I. Introduction
Deep metric learning (DML) as one of the similarity learning methods has attracted more and more attention recently in the field of deep learning [1]–[7]. Its commonly strategy is to exploit a deep end-to-end feature representation. DML methods take the relations between samples into consideration and map samples into a new embedding space where samples with the same label are closer while the samples with different labels are far apart. However, the features learned by DML methods may yield suboptimal results if they only modeled simple relations of the data. For this reason, many deep learning methods introduce a multitask learning mechanism [8], [9], i.e., optimizing the classification task and similarity learning task at the same time. In this way, these methods can achieve better results. However, there are still two problems existed in these methods.

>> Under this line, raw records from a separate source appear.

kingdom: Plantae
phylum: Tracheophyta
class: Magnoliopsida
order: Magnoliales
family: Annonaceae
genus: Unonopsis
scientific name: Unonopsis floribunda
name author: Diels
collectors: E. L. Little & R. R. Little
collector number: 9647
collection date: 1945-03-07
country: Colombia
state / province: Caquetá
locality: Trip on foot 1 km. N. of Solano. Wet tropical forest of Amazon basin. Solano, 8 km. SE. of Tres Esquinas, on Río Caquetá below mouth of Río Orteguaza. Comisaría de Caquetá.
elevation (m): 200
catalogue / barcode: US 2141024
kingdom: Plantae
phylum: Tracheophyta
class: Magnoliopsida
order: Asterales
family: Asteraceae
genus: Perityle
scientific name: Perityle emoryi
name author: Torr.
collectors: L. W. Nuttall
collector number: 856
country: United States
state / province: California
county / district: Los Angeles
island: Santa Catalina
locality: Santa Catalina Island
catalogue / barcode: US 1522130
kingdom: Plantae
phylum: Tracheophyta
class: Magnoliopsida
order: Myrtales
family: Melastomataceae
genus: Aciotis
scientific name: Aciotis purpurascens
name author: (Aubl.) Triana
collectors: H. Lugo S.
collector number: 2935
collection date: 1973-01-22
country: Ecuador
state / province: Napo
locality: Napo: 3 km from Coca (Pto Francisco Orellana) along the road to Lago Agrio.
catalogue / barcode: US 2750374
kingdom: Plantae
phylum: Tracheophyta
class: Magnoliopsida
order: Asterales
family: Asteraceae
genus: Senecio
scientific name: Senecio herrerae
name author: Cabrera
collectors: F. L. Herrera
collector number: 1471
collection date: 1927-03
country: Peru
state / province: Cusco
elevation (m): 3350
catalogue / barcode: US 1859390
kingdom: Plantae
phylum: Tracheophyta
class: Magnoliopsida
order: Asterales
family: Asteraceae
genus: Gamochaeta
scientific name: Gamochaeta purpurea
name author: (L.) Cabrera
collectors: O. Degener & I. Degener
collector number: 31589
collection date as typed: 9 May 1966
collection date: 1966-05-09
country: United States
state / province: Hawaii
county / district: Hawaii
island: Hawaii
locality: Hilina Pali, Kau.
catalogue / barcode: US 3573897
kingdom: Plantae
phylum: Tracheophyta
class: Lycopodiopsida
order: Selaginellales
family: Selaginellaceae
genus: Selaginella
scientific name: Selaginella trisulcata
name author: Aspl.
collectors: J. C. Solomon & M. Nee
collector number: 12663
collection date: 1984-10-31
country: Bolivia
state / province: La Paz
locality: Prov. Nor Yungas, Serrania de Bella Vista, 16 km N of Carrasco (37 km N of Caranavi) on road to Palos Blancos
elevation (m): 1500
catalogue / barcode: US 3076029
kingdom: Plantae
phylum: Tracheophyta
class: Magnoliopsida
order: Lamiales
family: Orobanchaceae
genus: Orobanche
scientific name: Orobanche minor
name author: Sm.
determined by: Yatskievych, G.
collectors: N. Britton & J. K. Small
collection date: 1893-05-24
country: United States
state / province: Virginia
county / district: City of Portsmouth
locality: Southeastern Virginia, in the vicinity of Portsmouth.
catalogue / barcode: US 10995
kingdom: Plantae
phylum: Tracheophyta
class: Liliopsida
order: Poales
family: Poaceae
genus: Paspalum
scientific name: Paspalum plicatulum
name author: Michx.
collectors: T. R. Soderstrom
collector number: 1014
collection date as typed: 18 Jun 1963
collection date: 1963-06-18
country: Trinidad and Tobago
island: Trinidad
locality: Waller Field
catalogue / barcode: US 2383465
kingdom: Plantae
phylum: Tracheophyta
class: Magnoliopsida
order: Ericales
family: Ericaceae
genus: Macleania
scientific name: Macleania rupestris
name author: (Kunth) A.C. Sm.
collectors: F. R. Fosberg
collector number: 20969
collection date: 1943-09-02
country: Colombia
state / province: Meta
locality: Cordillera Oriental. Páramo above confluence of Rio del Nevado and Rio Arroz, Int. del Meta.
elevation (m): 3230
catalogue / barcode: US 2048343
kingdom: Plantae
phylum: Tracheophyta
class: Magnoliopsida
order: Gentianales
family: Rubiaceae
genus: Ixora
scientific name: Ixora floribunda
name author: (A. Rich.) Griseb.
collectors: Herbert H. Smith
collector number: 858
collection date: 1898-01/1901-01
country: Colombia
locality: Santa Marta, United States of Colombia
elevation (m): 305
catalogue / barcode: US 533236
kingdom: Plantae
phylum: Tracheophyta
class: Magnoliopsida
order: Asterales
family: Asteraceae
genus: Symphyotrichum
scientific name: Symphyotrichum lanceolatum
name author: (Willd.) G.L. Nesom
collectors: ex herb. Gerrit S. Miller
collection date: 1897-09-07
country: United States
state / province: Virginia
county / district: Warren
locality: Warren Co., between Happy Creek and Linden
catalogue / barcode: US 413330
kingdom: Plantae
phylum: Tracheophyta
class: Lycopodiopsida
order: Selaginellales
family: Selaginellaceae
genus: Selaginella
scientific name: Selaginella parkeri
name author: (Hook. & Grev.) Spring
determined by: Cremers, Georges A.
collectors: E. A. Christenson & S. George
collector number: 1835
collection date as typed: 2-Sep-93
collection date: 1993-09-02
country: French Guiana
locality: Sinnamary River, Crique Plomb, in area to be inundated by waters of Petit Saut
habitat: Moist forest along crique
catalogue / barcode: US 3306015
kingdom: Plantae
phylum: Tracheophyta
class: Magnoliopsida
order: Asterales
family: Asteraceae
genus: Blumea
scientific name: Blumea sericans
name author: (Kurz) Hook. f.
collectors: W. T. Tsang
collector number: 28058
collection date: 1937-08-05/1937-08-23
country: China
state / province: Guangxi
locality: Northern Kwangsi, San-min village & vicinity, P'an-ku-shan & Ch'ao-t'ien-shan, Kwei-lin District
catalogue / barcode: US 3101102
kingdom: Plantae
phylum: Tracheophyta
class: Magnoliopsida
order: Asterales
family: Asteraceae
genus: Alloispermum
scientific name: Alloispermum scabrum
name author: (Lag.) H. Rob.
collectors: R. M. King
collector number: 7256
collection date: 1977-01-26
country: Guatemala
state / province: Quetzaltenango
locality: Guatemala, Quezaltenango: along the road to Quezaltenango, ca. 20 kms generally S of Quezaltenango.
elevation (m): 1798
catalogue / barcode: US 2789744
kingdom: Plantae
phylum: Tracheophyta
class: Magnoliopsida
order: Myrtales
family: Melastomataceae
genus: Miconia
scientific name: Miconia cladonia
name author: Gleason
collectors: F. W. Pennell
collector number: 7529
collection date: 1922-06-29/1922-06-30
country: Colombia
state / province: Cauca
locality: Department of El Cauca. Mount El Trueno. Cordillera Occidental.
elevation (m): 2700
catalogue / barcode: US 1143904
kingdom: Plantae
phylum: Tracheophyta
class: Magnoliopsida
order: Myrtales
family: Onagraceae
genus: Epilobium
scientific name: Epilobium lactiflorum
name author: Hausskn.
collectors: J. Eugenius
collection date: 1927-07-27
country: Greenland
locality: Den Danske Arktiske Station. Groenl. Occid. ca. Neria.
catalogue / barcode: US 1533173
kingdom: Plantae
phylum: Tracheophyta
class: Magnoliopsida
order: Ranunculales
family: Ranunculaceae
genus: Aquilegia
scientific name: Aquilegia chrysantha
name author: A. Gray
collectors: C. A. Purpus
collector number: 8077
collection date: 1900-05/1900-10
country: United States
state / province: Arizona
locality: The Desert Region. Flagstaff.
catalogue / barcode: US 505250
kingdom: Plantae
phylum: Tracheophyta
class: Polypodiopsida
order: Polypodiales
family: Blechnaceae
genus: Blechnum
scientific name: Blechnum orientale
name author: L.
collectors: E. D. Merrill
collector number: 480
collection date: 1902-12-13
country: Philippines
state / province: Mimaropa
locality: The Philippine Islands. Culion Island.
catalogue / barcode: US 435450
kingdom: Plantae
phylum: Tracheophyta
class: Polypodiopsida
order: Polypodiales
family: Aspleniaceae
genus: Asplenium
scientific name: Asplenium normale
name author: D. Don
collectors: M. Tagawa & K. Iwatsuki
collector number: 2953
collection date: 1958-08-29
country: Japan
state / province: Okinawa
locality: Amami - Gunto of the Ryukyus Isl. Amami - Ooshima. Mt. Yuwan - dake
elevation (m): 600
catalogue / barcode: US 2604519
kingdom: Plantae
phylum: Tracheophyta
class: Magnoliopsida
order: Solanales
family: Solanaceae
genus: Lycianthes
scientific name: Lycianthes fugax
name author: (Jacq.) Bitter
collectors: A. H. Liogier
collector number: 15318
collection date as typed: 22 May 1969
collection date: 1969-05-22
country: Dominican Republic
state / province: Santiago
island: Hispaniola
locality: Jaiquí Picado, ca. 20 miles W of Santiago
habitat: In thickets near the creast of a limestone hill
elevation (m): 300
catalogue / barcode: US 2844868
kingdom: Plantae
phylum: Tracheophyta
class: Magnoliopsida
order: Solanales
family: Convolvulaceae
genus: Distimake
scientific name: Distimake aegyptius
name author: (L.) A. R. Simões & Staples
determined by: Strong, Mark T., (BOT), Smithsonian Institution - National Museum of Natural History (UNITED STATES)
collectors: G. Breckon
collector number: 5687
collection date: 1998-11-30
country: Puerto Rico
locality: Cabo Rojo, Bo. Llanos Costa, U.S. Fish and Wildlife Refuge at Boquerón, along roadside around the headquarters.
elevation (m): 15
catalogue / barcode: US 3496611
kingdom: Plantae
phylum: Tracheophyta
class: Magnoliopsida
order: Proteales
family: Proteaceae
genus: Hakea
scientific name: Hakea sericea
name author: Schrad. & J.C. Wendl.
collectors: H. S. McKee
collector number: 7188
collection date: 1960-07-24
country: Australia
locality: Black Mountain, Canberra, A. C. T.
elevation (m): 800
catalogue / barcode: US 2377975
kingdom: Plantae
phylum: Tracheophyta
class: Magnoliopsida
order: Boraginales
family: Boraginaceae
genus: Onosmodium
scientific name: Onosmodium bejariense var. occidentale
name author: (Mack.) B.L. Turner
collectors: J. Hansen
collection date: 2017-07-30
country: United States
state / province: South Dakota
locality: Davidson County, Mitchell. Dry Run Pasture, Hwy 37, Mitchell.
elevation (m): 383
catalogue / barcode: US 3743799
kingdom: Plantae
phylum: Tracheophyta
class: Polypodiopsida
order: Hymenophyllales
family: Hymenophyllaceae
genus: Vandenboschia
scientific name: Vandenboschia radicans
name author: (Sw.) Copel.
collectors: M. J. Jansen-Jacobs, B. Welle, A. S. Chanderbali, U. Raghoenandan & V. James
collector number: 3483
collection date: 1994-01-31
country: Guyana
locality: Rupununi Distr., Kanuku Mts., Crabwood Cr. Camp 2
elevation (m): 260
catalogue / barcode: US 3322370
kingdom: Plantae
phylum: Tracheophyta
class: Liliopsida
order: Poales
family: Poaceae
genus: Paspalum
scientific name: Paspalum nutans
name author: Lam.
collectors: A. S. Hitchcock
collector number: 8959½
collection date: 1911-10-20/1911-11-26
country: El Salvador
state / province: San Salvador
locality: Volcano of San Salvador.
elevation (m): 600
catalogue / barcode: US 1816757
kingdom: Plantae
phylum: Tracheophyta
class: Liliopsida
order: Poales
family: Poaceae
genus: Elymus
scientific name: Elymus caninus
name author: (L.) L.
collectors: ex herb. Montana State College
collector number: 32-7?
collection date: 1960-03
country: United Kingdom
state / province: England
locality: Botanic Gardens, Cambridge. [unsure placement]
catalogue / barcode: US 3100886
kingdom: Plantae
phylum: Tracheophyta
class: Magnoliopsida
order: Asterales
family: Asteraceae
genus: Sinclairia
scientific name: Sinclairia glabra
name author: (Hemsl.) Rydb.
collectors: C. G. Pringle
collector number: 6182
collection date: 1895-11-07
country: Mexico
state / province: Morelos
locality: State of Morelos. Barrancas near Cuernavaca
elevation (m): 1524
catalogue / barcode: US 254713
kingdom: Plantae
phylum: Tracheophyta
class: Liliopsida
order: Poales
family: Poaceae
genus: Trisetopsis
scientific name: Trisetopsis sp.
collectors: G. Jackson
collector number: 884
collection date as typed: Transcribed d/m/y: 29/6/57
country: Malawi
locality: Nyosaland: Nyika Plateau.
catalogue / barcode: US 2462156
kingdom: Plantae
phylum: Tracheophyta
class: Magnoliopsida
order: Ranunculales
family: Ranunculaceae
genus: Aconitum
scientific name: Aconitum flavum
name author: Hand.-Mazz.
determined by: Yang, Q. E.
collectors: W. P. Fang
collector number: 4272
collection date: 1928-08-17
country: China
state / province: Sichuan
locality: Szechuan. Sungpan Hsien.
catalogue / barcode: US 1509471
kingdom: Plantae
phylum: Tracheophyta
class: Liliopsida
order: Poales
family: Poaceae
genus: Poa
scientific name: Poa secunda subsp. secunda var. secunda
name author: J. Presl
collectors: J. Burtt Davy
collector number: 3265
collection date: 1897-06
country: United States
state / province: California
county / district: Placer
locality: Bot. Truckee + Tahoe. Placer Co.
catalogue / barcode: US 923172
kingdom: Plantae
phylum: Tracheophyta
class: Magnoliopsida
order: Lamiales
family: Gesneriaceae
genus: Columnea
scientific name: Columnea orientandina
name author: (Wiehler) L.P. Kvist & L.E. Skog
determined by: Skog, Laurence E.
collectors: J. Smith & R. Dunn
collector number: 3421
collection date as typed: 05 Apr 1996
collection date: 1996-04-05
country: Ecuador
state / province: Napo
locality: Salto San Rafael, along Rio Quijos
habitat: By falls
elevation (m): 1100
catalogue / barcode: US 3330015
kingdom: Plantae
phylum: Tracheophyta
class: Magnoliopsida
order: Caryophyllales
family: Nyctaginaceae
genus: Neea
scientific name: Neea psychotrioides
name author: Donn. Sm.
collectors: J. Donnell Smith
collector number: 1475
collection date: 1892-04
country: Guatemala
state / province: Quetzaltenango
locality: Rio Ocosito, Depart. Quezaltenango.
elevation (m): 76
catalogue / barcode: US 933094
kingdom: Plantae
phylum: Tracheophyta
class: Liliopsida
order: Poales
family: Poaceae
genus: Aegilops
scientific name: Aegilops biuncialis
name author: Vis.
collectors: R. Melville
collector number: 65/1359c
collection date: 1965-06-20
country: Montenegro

A variety of existing methods only extract single-layer features from the last fully connected layer of deep neural networks [10]–[12]. As a matter of fact, the features extracted from images in low layers have abundant details like position, while high-layer features contain semantic information, such as shapes and targets. Hence, single-layer features may be sensitive to variations, such as viewpoints and illumination.
Most deep multitask metric learning methods organize the training samples into small cliques to compute their correlations, such as pairs [13], [14], triplets [15]–[18], and quadruplets [10]. Accordingly, the learned features may be discriminative only in cliques while not in the whole embedding space due to limited correlation.